Syndications ____________________________          ______     ___X__        __50%__    __50%__     

Advertising______________________________          ______     ___X__       __50%__    __50%__     

Commercial Merchandising_______________           ______     ___X__      __50%__    __50%__

Motion Picture __________________________          ______     ___X__       __93%__     __7%___

Live Stage Play __________________________         ______     ___X__       __93%__     __7%___

Electronic Version________________________           ______     ___X__      __see royalty rate__  

Future Technology Version________________          ______     ___X__       __see royalty rate__  

   Publisher shall have all rights pursuant to this paragraph unless Publisher is in default of its obligations under this Agreement.
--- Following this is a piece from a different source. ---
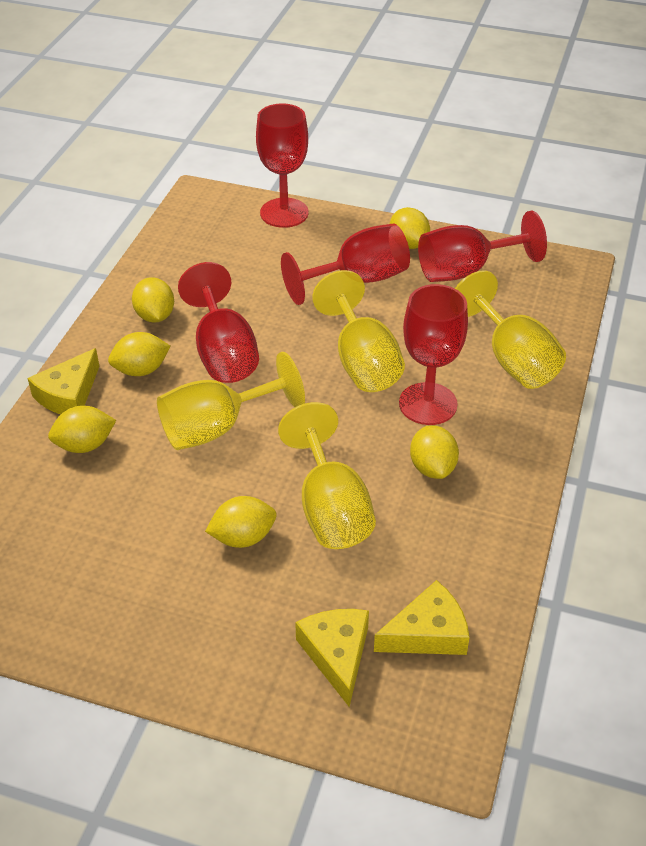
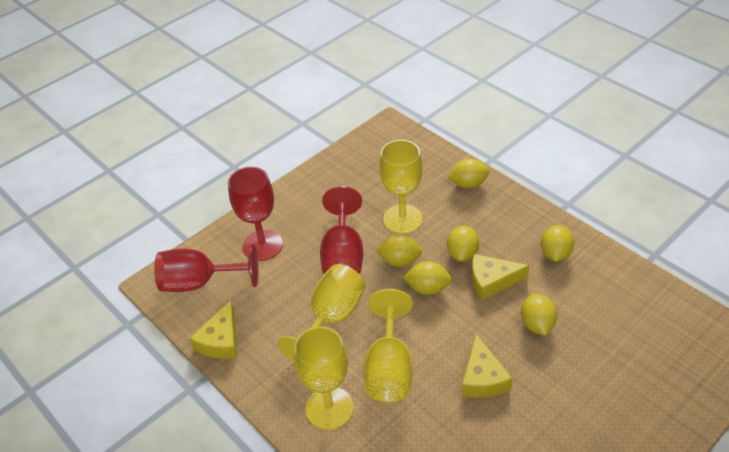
red goblet: [178,262,259,383] [256,104,308,228] [281,223,410,305] [399,284,468,425] [418,211,547,282] = 5 -> [154,245,258,292] [228,167,283,261] [320,186,363,274] = 3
The rights and the right to license any and all subsidiary right not set forth in this Paragraph is retained by the Publisher. Licensing income shall be divided as specified herein with any reductions for expenses.   Licensing income shall be collected by the Publisher authorized to license the right and the appropriate percentage remitted to Author or Author’s Agent pursuant to terms in Royalties paragraph within 90 days of receipt.  Foreign rights include the right to license the Work to a foreign publisher or other marketable sources, however, Publisher is under no obligation to license the Work to a foreign entity or a book club whether in the United States or any other nation or country.
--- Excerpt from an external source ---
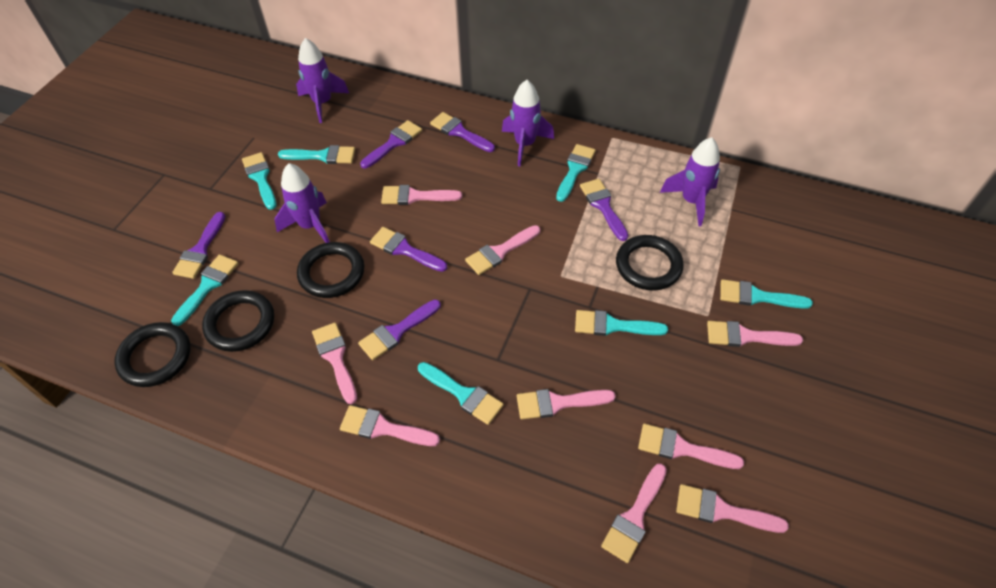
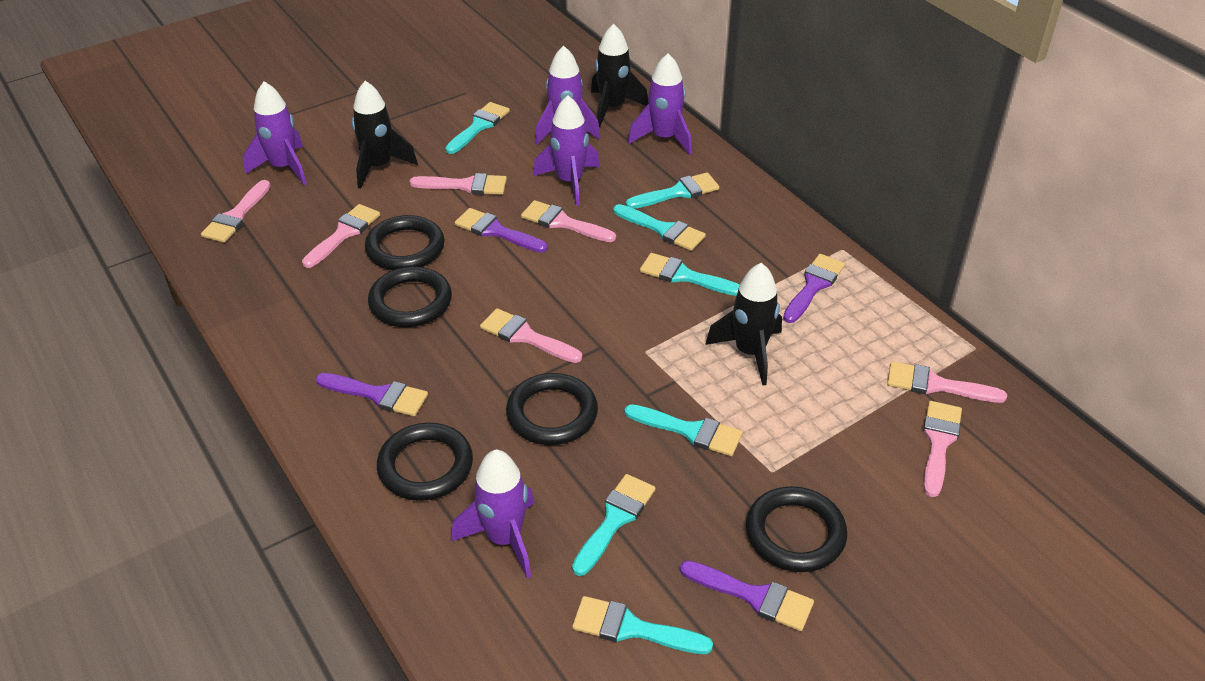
black ring: [114,322,191,387] [202,290,274,352] [297,242,364,298] [616,235,684,291] = 4 -> [365,215,445,270] [368,266,452,327] [377,423,473,501] [506,373,598,445] [746,486,847,572] = 5
black rocket: none = 0 -> [352,81,418,189] [591,24,648,127] [705,263,782,385] = 3
pink brush: [312,323,357,404] [340,405,440,446] [381,185,462,205] [465,225,540,275] [517,389,616,419] [601,463,667,563] [638,424,744,469] [676,484,789,533] [707,321,803,347] = 9 -> [201,180,271,243] [302,204,380,268] [409,173,507,195] [480,308,582,363] [521,200,616,242] [887,361,1007,403] [923,401,962,497] = 7
purple brush: [172,212,226,279] [358,299,441,360] [360,120,422,168] [370,227,447,272] [430,112,495,152] [580,179,628,241] = 6 -> [316,373,428,416] [455,208,548,253] [680,560,814,631] [783,254,845,323] = 4
purple rocket: [274,163,329,243] [296,38,349,123] [502,80,554,166] [660,137,720,226] = 4 -> [243,82,307,185] [451,450,534,578] [533,95,600,206] [535,46,601,145] [628,53,692,155] = 5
  Now you have an idea how involved the publishing contract is and what it looks like.  A writer should not rely on his agent to decipher all the contract terms and conditions.  You must learn about the publishing industry if you wish to be successful.  Countless authors have been used, abused, taken, cheated from unscrupulous agents and publishers due to faulty contracts, verbal assurances, etc.  You can hire an attorney, but make sure he is reputable and familiar with publishing law.  Again, it takes money to make money; editing fees to get your book published and now attorney fees to review your publishing contract!  If you study publishing law - which is remarkably easy to do with the books on the market today - you can review and approve the contract yourself.

  Keep in mind that each publisher will require a different Grant of Rights, terms, conditions, etc.  If you compare contracts from two different publishers one may seem better than the other, but there are many factors to consider to realize one is truly a better deal.  A publisher that pays an advance with a higher royalty rate may seem great, but you may never earn a dime beyond the advance as most authors rudely discover.  Agents love publishers that pay advances, so your agent will steer you to that publisher.  But that same publisher may take a book off the market just to keep it off the market so it will not compete with their bestseller.   They may be a machine that launches books and backlists them like a bad habit.   It's rough out there. 
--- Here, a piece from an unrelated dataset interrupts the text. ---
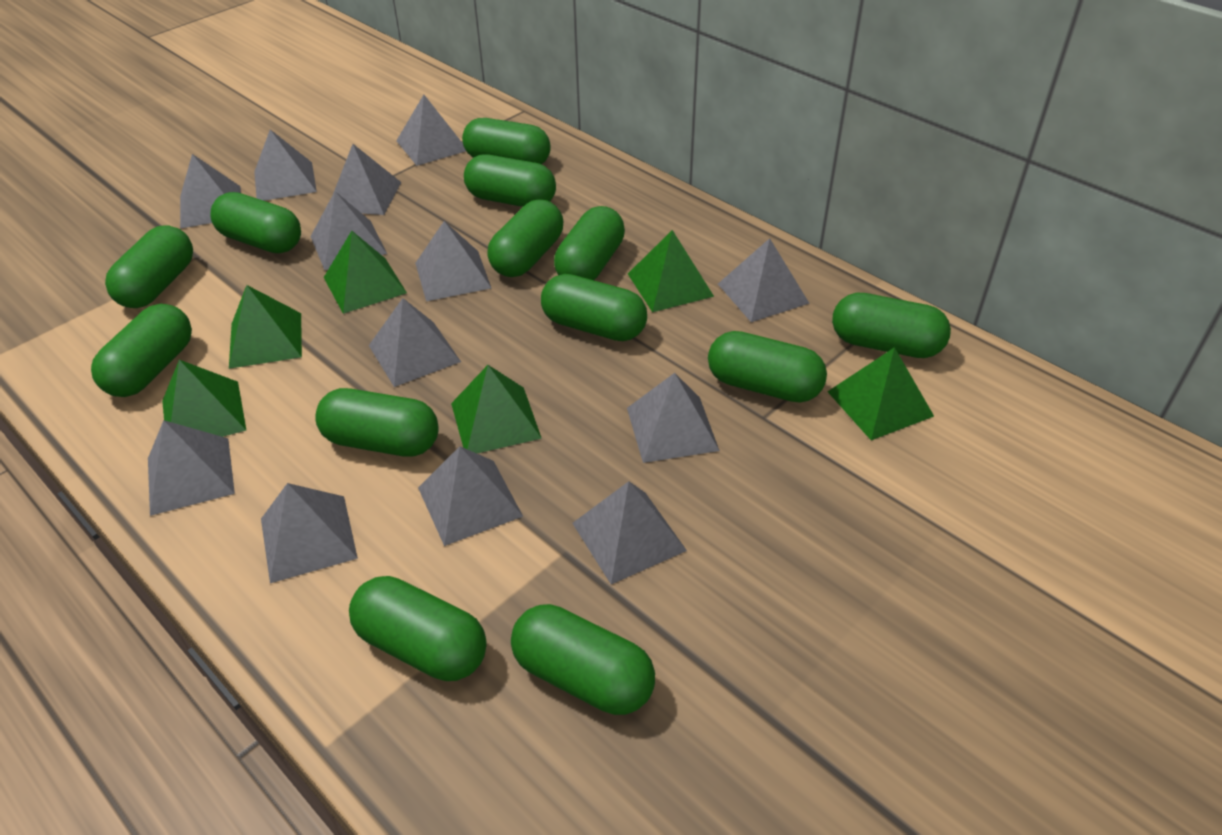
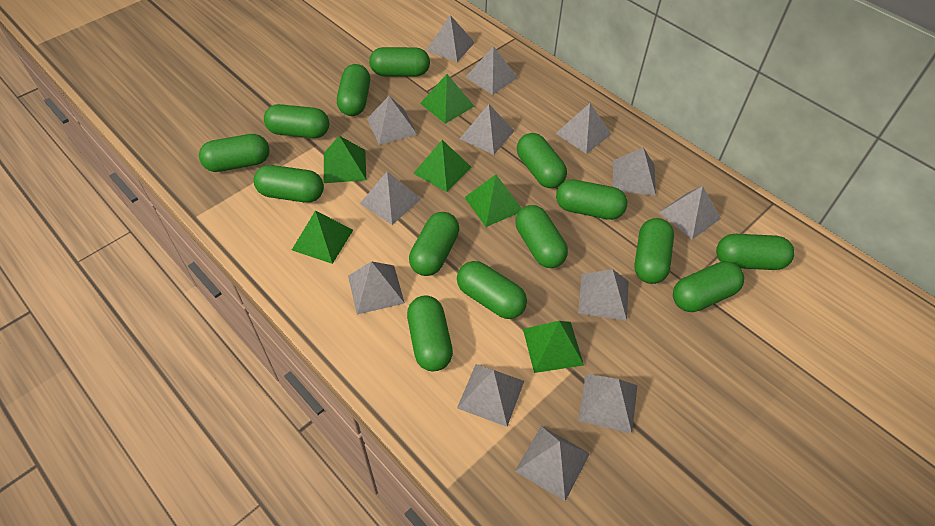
green capsule: [91,304,192,397] [105,225,193,308] [210,192,301,253] [316,388,439,457] [349,576,487,681] [462,118,551,164] [464,155,556,207] [487,199,563,277] [511,604,655,715] [541,274,647,341] [554,206,625,280] [708,331,827,403] [832,293,951,358] = 13 -> [199,134,270,172] [254,165,324,203] [264,104,329,138] [337,64,370,116] [369,47,430,77] [407,296,453,371] [409,212,459,276] [457,261,527,319] [515,205,568,268] [517,133,567,188] [556,180,628,220] [634,218,674,284] [673,261,744,312] [716,234,794,270] = 14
  Make certain you have a Reversion of Rights clause in any contract you sign.  This way when sales of your book fall to a specified level of sales, you can withdraw your book from that publisher and offer it to another publisher.   If not?  You lose your book!  The publisher owns it for the full term of the copyright and does not have to return it to you or pay any royalties if they don't sell the books. 

  What if you make a mistake and approve a contract that was not such a good deal?  Instead of filing a lawsuit that you can lose and have to pay tens of thousands of dollars in legal fees and court costs, just chalk it up to experience and make corrections on the next book contract.  Live and learn.   Basically, every writer needs to start somewhere, somehow and a new writer will rarely have the clout to alter a publishing contract to any large degree.  

  The terms and conditions you see in a publishing agreement is on the most part not negotiable for new authors.  Sign it, get published, write your next book and negotiate better terms and conditions the next time around.  Once you are published it is easier to obtain another publisher to pick up your next book or obtain better terms with your current publisher.  Getting published the first time is the big hurdle to overcome and those with edited manuscripts are the authors who win.